Le pire dans tout cela, en fait, c’est peut-être Tom Cruise. Doté d’un personnage générique jusque dans son nom (Nick Morton), l’acteur traverse le film en somnolant, en se rappelant sans doute que dans une autre vie, il tournait avec Kubrick et Spielberg. A aucun moment La Momie ne vient enrichir la formidable persona qu’est Tom Cruise, à l’écran et à la ville, même si le film en vient à l’hypothèse déjà avancée par Entretien avec un Vampire : si Cruise est toujours en vie après tant de cabrioles, si sa forme physique reste irréprochable, c’est forcément que des forces occultes et surnaturelles sont à l’œuvre. On en vient donc à guetter les variations autour de ce qui constitue le jeu habituel de l’acteur : la voix nasillarde et enjouée, le regard alerte, le corps élastique. Dans sa tâche de réveiller un colosse endormi (le film, pas la momie), Cruise n’est guère aidé par Jake Johnson (comédien talentueux égaré dans des grosses machines vides), la transparente Annabelle Wallis (à qui il faudra penser si un biopic sur Ivanka Trump voit le jour) et Russell Crowe, qui décroche ici la palme du n'importe quoi. Désormais jamais aussi bon que lorsqu’il joue les ours mal léchés (comme dans l’excellent The Nice Guys), il se fourvoie ici totalement, en faisant de son docteur Jekyll une caricature d’acteur shakespearien raffiné, option accent bidon et petites lunettes. Et son Hyde est probablement une des pires versions du double démoniaque jamais portées à l’écran.

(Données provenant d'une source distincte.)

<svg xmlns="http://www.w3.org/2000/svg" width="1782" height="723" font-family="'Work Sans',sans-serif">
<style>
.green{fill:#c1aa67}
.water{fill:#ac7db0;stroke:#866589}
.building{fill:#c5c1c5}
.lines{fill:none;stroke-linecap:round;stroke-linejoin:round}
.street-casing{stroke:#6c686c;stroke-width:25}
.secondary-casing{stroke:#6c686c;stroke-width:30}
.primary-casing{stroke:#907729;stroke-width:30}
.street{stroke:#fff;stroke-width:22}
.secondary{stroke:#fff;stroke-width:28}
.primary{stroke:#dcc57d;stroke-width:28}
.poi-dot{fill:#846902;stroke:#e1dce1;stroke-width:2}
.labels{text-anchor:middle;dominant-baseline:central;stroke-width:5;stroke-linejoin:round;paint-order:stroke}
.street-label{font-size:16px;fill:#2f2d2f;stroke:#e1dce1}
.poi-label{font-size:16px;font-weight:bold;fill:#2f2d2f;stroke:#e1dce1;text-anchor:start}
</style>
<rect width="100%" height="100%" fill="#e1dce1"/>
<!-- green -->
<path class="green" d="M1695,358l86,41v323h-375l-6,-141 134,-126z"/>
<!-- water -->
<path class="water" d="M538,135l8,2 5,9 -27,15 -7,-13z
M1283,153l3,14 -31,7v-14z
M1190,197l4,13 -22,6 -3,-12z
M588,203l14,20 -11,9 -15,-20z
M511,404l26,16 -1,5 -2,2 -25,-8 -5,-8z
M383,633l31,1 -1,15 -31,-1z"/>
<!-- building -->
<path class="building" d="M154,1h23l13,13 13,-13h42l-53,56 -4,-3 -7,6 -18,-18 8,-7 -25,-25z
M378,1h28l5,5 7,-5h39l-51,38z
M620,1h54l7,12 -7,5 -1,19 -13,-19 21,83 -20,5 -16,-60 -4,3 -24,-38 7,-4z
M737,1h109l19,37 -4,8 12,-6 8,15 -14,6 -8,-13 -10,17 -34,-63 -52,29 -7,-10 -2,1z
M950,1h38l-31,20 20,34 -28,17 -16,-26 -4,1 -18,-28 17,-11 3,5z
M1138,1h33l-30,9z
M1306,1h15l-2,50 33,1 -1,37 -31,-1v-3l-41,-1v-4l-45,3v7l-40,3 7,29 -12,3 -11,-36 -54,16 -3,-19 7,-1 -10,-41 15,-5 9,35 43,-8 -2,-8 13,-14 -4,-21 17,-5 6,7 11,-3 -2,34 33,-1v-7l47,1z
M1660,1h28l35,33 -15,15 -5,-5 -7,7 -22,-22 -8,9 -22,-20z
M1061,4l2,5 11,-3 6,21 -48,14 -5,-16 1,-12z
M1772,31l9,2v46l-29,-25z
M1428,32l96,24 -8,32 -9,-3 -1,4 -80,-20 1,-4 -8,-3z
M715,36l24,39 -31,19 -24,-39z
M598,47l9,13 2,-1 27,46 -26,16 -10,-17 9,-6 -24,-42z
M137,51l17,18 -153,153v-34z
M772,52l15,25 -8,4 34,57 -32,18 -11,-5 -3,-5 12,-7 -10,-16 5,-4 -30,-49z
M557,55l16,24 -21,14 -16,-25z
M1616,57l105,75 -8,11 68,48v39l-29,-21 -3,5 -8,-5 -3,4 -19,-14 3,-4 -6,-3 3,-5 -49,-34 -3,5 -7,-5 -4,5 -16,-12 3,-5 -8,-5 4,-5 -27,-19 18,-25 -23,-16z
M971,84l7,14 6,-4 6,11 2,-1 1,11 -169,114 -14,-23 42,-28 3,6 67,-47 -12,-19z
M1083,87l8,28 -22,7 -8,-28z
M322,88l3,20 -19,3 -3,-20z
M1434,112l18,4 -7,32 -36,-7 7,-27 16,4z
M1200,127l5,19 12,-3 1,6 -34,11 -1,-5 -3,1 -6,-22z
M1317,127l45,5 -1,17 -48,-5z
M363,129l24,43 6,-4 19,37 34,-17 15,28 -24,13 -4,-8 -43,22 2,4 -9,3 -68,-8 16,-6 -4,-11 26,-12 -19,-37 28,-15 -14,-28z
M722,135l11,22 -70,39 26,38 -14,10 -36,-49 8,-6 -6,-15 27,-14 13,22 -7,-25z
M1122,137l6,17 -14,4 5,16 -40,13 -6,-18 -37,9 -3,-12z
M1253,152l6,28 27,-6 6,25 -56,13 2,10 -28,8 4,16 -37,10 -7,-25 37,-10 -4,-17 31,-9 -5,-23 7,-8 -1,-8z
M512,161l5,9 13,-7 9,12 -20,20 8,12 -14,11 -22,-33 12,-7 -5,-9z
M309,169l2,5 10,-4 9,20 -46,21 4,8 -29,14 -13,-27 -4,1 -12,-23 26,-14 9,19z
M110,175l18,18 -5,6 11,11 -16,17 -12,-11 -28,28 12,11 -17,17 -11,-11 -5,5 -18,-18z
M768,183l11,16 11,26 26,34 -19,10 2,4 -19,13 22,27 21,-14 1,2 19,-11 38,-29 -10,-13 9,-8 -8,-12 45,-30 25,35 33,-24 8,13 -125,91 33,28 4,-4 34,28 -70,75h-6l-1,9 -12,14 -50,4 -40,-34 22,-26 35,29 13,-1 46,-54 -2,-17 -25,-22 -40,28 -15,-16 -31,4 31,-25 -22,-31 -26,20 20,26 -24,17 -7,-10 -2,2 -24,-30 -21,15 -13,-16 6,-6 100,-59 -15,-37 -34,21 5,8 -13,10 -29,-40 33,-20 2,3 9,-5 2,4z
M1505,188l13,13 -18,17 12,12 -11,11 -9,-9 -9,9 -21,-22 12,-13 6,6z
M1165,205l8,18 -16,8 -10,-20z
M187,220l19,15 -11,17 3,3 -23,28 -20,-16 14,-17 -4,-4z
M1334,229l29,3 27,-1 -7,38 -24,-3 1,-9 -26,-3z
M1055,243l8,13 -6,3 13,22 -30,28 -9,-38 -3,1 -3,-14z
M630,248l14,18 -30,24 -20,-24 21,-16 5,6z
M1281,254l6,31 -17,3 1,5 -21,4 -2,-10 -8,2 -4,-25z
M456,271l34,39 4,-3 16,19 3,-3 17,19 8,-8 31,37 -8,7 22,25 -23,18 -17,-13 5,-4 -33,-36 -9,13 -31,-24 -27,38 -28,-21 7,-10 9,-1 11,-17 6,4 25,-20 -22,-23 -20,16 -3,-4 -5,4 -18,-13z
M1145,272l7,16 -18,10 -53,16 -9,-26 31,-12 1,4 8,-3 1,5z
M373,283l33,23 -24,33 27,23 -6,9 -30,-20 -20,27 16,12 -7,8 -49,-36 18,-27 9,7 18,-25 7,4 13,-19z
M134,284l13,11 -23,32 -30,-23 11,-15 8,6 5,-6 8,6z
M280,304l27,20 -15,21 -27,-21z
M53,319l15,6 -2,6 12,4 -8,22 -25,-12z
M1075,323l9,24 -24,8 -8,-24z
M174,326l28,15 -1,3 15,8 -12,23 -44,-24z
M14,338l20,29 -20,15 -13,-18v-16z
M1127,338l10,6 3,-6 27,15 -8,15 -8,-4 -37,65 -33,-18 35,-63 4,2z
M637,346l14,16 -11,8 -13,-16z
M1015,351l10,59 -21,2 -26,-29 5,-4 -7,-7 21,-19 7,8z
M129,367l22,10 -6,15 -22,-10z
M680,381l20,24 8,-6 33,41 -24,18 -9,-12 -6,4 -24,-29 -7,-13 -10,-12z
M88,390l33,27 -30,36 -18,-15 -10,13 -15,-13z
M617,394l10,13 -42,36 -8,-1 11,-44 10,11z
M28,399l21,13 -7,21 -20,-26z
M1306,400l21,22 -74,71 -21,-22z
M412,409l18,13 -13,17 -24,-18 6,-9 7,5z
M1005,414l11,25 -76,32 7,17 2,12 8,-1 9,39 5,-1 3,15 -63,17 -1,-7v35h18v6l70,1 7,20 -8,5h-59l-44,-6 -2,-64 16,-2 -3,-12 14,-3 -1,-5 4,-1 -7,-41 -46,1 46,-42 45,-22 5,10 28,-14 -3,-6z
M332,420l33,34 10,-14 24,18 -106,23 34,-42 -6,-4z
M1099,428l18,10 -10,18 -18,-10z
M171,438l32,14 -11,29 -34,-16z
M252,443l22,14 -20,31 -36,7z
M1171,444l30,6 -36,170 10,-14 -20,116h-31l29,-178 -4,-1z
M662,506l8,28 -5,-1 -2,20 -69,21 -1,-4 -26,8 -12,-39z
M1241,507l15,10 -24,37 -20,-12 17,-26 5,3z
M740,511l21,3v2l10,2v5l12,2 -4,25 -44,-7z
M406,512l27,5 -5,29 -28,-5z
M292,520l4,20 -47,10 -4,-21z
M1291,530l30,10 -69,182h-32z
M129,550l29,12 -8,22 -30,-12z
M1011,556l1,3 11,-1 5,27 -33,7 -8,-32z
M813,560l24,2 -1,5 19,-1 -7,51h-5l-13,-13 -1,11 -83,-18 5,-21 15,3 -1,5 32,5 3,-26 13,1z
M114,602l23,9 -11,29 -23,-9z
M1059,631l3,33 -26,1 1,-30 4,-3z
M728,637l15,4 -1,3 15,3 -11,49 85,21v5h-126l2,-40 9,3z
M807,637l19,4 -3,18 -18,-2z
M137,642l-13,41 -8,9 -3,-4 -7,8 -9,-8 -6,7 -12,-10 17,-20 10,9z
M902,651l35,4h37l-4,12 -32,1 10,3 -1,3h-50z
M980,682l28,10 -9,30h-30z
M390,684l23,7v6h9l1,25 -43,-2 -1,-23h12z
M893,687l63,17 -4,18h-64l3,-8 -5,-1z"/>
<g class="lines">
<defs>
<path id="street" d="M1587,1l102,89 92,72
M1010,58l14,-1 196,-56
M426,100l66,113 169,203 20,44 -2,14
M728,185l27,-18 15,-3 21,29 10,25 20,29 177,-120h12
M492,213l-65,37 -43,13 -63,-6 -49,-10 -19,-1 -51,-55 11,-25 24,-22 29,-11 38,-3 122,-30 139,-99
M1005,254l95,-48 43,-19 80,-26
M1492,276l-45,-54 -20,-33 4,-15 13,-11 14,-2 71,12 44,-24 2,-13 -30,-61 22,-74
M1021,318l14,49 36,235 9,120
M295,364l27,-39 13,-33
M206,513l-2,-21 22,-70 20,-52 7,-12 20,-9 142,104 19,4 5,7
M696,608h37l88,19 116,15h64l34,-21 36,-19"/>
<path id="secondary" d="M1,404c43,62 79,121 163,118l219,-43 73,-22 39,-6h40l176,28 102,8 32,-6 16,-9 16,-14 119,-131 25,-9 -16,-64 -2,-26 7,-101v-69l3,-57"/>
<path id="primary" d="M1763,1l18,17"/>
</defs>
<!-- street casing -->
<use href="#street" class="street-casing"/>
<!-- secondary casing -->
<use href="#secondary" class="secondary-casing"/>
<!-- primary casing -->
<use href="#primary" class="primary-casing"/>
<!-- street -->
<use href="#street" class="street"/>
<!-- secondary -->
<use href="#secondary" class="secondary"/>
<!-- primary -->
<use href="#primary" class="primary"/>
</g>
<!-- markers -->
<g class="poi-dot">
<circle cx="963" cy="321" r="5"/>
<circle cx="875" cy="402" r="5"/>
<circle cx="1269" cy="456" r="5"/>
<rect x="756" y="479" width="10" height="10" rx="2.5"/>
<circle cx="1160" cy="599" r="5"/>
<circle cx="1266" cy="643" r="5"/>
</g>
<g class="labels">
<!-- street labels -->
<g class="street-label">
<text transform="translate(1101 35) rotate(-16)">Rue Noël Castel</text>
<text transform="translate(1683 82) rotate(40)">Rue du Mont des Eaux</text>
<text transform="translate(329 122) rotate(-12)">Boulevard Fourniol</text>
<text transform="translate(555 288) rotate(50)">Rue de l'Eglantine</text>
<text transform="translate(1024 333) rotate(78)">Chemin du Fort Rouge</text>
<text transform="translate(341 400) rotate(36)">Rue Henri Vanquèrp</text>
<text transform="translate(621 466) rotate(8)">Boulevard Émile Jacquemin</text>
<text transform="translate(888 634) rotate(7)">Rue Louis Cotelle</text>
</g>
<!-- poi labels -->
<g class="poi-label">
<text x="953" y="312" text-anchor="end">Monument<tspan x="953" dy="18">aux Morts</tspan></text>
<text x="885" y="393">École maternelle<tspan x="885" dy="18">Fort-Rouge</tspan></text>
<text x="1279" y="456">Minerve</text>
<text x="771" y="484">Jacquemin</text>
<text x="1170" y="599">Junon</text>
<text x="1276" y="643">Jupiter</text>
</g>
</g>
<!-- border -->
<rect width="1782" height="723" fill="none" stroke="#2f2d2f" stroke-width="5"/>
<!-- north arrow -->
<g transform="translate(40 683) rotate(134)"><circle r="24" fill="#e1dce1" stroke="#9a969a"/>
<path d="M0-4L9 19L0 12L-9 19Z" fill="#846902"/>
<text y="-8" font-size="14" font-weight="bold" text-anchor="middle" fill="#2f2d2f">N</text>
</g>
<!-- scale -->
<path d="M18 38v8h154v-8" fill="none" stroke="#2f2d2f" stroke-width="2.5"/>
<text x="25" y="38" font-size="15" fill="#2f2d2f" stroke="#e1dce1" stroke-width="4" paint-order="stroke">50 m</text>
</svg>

On a beaucoup glosé du fait que La Momie était le premier film d’un univers étendu en gestation, nommé Dark Universe, lequel inclura une faune digne d'un épisode de Scooby-Doo : Frankenstein, l’Homme Invisible, Van Helsing, le Fantôme de l’Opéra et le Bossu de Notre-Dame, entre autres. Alors que les premiers résultats au box-office sont loin d’être convaincants, certains enterrent déjà ce multivers,  mais rien ne vient pour autant assurer qu’il soit mort-né. Pour un blockbuster d’été, La Momie n’est finalement pas si cher (on l'estime à 125 millions de dollars soit, à titre de comparaison, presque deux fois moins que le dernier Pirates des Caraïbes) et la popularité internationale de Tom Cruise devrait lui permettre de connaître un succès honorable. Et le Dark Universe n’a pas nécessairement à tutoyer les cimes pour continuer d’exister : Vin Diesel et sa bande de chauves rapides et furieux rapportent à Universal des mallettes  de billets verts à chaque nouveau film – sans même parler des sagas récemment relancées, comme Jurassic World.

On pourrait se lamenter des heures de cette recrudescence de multivers (initiée par Marvel, que l’on accuse souvent de tous les maux) désormais lancés avec hâte et auxquels on met la charrue avant les bœufs – mais ce serait éluder une partie de la question. Ce qu’il faut comprendre, c’est en quoi cette tendance est révélatrice de l’évolution du cinéma de masse, et particulièrement hollwoodien. Comme toute activité génératrice de profit, le cinéma aura d’abord été fait par des amateurs tâtonnants, avant qu’elle ne soit progressivement chapeautée par des techniciens, puis des comptables, et maintenant des juristes en propriété intellectuelle. Pour rester dans un vocable technique, La Momie (comme Suicide Squad, Power Rangers, ou tout film issu d’un univers partagé en gestation) est un film conçu en ingénierie inversée, pratique qui tient de l’espionnage industriel. Le concept est relativement simple : on prend un modèle de la concurrence, on le démonte, on voit comment il marche, on tente de le reproduire. Dans les années 70, Steve Jobs le faisait avec les ordinateurs Microsoft. Le résultat final est donc un amas de clins d’œil aux films à venir, de coups de coude tendancieux, qui oublie les qualités des blockbusters Marvel (un sens inné du divertissement populaire, de vraies idées de casting) pour n’en garder que les pires défauts (un humour souvent lourdingue et des personnages superficiels). Mais qu’importe après tout, tant que ça passe ! Qu’il connaisse un succès modeste ou fasse carton plein, on voit donc mal le studio renoncer aux promesses offertes par ce Dark Universe. Oubliez les créatures à bandelettes, les lycanthropes et les scientifiques schizophrènes : rien n’est plus terrifiant que ce qu’il y a dans la tête des cadres d’Universal.

La Momie, Alex Kurtzman, 2017. Avec : Tom Cruise, Sofia Boutella, Annabelle Wallis, Jake Johnson,  Russell Crowe.